Each entry below needs to be reproduced exactly as given.
##############################
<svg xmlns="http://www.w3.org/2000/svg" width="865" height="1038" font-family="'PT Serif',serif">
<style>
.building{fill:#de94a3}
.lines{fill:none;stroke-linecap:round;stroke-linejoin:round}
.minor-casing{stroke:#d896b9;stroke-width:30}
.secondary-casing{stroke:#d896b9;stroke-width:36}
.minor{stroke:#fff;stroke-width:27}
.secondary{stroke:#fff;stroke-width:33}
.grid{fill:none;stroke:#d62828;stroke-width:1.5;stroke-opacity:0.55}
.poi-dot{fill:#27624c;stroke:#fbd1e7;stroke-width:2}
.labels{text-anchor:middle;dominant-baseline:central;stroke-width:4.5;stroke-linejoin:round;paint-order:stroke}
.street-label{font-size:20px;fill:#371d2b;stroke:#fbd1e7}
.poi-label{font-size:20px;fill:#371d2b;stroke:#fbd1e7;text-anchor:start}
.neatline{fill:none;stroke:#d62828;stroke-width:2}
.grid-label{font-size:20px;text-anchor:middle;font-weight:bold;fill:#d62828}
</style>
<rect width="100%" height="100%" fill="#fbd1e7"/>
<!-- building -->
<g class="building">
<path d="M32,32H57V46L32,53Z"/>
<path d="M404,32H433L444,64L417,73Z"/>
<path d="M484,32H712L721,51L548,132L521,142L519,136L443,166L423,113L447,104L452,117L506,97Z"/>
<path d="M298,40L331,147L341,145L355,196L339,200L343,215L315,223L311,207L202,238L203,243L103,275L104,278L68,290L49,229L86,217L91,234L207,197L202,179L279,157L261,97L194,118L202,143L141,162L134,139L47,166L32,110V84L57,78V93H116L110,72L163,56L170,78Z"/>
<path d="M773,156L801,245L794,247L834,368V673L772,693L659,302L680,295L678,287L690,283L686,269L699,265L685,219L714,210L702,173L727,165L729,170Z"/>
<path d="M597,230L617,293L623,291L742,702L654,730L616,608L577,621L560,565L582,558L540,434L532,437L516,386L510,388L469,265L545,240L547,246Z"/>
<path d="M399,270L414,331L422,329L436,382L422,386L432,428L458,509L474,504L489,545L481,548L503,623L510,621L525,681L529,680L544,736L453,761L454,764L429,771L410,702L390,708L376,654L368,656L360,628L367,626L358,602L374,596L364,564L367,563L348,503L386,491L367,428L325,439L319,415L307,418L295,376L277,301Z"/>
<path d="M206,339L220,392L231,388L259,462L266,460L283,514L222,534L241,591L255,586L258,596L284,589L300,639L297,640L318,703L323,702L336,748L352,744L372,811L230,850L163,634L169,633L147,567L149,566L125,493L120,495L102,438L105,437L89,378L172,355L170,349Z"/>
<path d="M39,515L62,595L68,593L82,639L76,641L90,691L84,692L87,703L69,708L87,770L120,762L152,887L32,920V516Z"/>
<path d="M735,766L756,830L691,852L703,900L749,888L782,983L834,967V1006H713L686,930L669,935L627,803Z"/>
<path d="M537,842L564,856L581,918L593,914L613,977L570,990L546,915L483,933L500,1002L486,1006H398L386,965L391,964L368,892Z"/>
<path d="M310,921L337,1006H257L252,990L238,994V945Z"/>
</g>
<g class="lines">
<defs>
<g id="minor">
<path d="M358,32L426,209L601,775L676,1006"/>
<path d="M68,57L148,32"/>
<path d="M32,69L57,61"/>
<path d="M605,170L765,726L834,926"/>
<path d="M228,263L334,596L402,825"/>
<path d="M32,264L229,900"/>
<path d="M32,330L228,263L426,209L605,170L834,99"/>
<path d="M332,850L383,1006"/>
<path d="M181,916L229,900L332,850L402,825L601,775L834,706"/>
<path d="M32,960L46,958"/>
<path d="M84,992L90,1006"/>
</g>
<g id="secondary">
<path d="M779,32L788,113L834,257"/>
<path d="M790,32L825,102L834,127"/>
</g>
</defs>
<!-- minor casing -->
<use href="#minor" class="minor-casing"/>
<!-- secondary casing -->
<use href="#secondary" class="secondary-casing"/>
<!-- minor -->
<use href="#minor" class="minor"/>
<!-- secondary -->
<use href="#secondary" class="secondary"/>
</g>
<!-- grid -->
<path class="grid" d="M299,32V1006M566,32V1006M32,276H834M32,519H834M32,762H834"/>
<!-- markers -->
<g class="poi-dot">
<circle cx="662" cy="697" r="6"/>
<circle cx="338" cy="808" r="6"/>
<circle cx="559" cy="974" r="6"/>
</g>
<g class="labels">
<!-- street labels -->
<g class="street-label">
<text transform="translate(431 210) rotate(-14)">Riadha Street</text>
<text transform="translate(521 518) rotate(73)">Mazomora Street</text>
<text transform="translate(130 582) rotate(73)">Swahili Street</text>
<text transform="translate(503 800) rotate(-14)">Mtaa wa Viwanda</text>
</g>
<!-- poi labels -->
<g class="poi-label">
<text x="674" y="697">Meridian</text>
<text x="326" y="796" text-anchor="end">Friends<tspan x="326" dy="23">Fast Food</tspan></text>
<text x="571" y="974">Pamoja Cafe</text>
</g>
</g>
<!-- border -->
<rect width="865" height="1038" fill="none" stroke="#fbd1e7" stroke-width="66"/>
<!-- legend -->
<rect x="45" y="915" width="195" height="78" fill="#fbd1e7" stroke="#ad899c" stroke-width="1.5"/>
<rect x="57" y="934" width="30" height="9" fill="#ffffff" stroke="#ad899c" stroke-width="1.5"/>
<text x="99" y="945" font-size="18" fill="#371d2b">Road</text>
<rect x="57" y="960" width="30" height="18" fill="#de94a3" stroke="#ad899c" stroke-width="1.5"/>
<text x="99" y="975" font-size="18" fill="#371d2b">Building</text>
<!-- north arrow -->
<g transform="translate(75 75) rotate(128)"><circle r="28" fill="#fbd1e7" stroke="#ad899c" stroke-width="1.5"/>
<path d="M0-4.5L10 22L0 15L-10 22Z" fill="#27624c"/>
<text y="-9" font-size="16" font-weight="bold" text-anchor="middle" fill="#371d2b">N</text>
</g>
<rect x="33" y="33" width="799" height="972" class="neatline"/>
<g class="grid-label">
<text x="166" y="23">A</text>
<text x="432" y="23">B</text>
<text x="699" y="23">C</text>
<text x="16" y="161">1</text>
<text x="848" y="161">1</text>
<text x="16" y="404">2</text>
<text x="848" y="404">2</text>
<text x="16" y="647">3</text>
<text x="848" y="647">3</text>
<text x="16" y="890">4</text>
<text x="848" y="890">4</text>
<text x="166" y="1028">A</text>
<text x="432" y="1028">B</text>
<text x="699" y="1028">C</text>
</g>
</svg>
##############################
# REPLY TO THE TASK
<svg xmlns="http://www.w3.org/2000/svg" width="865" height="1038" font-family="'PT Serif',serif">
<style>
.building{fill:#de94a3}
.lines{fill:none;stroke-linecap:round;stroke-linejoin:round}
.minor-casing{stroke:#d896b9;stroke-width:30}
.secondary-casing{stroke:#d896b9;stroke-width:36}
.minor{stroke:#fff;stroke-width:27}
.secondary{stroke:#fff;stroke-width:33}
.grid{fill:none;stroke:#d62828;stroke-width:1.5;stroke-opacity:0.55}
.poi-dot{fill:#27624c;stroke:#fbd1e7;stroke-width:2}
.labels{text-anchor:middle;dominant-baseline:central;stroke-width:4.5;stroke-linejoin:round;paint-order:stroke}
.street-label{font-size:20px;fill:#371d2b;stroke:#fbd1e7}
.poi-label{font-size:20px;fill:#371d2b;stroke:#fbd1e7;text-anchor:start}
.neatline{fill:none;stroke:#d62828;stroke-width:2}
.grid-label{font-size:20px;text-anchor:middle;font-weight:bold;fill:#d62828}
</style>
<rect width="100%" height="100%" fill="#fbd1e7"/>
<!-- building -->
<g class="building">
<path d="M32,32H57V46L32,53Z"/>
<path d="M404,32H433L444,64L417,73Z"/>
<path d="M484,32H712L721,51L548,132L521,142L519,136L443,166L423,113L447,104L452,117L506,97Z"/>
<path d="M298,40L331,147L341,145L355,196L339,200L343,215L315,223L311,207L202,238L203,243L103,275L104,278L68,290L49,229L86,217L91,234L207,197L202,179L279,157L261,97L194,118L202,143L141,162L134,139L47,166L32,110V84L57,78V93H116L110,72L163,56L170,78Z"/>
<path d="M773,156L801,245L794,247L834,368V673L772,693L659,302L680,295L678,287L690,283L686,269L699,265L685,219L714,210L702,173L727,165L729,170Z"/>
<path d="M597,230L617,293L623,291L742,702L654,730L616,608L577,621L560,565L582,558L540,434L532,437L516,386L510,388L469,265L545,240L547,246Z"/>
<path d="M399,270L414,331L422,329L436,382L422,386L432,428L458,509L474,504L489,545L481,548L503,623L510,621L525,681L529,680L544,736L453,761L454,764L429,771L410,702L390,708L376,654L368,656L360,628L367,626L358,602L374,596L364,564L367,563L348,503L386,491L367,428L325,439L319,415L307,418L295,376L277,301Z"/>
<path d="M206,339L220,392L231,388L259,462L266,460L283,514L222,534L241,591L255,586L258,596L284,589L300,639L297,640L318,703L323,702L336,748L352,744L372,811L230,850L163,634L169,633L147,567L149,566L125,493L120,495L102,438L105,437L89,378L172,355L170,349Z"/>
<path d="M39,515L62,595L68,593L82,639L76,641L90,691L84,692L87,703L69,708L87,770L120,762L152,887L32,920V516Z"/>
<path d="M735,766L756,830L691,852L703,900L749,888L782,983L834,967V1006H713L686,930L669,935L627,803Z"/>
<path d="M537,842L564,856L581,918L593,914L613,977L570,990L546,915L483,933L500,1002L486,1006H398L386,965L391,964L368,892Z"/>
<path d="M310,921L337,1006H257L252,990L238,994V945Z"/>
</g>
<g class="lines">
<defs>
<g id="minor">
<path d="M358,32L426,209L601,775L676,1006"/>
<path d="M68,57L148,32"/>
<path d="M32,69L57,61"/>
<path d="M605,170L765,726L834,926"/>
<path d="M228,263L334,596L402,825"/>
<path d="M32,264L229,900"/>
<path d="M32,330L228,263L426,209L605,170L834,99"/>
<path d="M332,850L383,1006"/>
<path d="M181,916L229,900L332,850L402,825L601,775L834,706"/>
<path d="M32,960L46,958"/>
<path d="M84,992L90,1006"/>
</g>
<g id="secondary">
<path d="M779,32L788,113L834,257"/>
<path d="M790,32L825,102L834,127"/>
</g>
</defs>
<!-- minor casing -->
<use href="#minor" class="minor-casing"/>
<!-- secondary casing -->
<use href="#secondary" class="secondary-casing"/>
<!-- minor -->
<use href="#minor" class="minor"/>
<!-- secondary -->
<use href="#secondary" class="secondary"/>
</g>
<!-- grid -->
<path class="grid" d="M299,32V1006M566,32V1006M32,276H834M32,519H834M32,762H834"/>
<!-- markers -->
<g class="poi-dot">
<circle cx="662" cy="697" r="6"/>
<circle cx="338" cy="808" r="6"/>
<circle cx="559" cy="974" r="6"/>
</g>
<g class="labels">
<!-- street labels -->
<g class="street-label">
<text transform="translate(431 210) rotate(-14)">Riadha Street</text>
<text transform="translate(521 518) rotate(73)">Mazomora Street</text>
<text transform="translate(130 582) rotate(73)">Swahili Street</text>
<text transform="translate(503 800) rotate(-14)">Mtaa wa Viwanda</text>
</g>
<!-- poi labels -->
<g class="poi-label">
<text x="674" y="697">Meridian</text>
<text x="326" y="796" text-anchor="end">Friends<tspan x="326" dy="23">Fast Food</tspan></text>
<text x="571" y="974">Pamoja Cafe</text>
</g>
</g>
<!-- border -->
<rect width="865" height="1038" fill="none" stroke="#fbd1e7" stroke-width="66"/>
<!-- legend -->
<rect x="45" y="915" width="195" height="78" fill="#fbd1e7" stroke="#ad899c" stroke-width="1.5"/>
<rect x="57" y="934" width="30" height="9" fill="#ffffff" stroke="#ad899c" stroke-width="1.5"/>
<text x="99" y="945" font-size="18" fill="#371d2b">Road</text>
<rect x="57" y="960" width="30" height="18" fill="#de94a3" stroke="#ad899c" stroke-width="1.5"/>
<text x="99" y="975" font-size="18" fill="#371d2b">Building</text>
<!-- north arrow -->
<g transform="translate(75 75) rotate(128)"><circle r="28" fill="#fbd1e7" stroke="#ad899c" stroke-width="1.5"/>
<path d="M0-4.5L10 22L0 15L-10 22Z" fill="#27624c"/>
<text y="-9" font-size="16" font-weight="bold" text-anchor="middle" fill="#371d2b">N</text>
</g>
<rect x="33" y="33" width="799" height="972" class="neatline"/>
<g class="grid-label">
<text x="166" y="23">A</text>
<text x="432" y="23">B</text>
<text x="699" y="23">C</text>
<text x="16" y="161">1</text>
<text x="848" y="161">1</text>
<text x="16" y="404">2</text>
<text x="848" y="404">2</text>
<text x="16" y="647">3</text>
<text x="848" y="647">3</text>
<text x="16" y="890">4</text>
<text x="848" y="890">4</text>
<text x="166" y="1028">A</text>
<text x="432" y="1028">B</text>
<text x="699" y="1028">C</text>
</g>
</svg>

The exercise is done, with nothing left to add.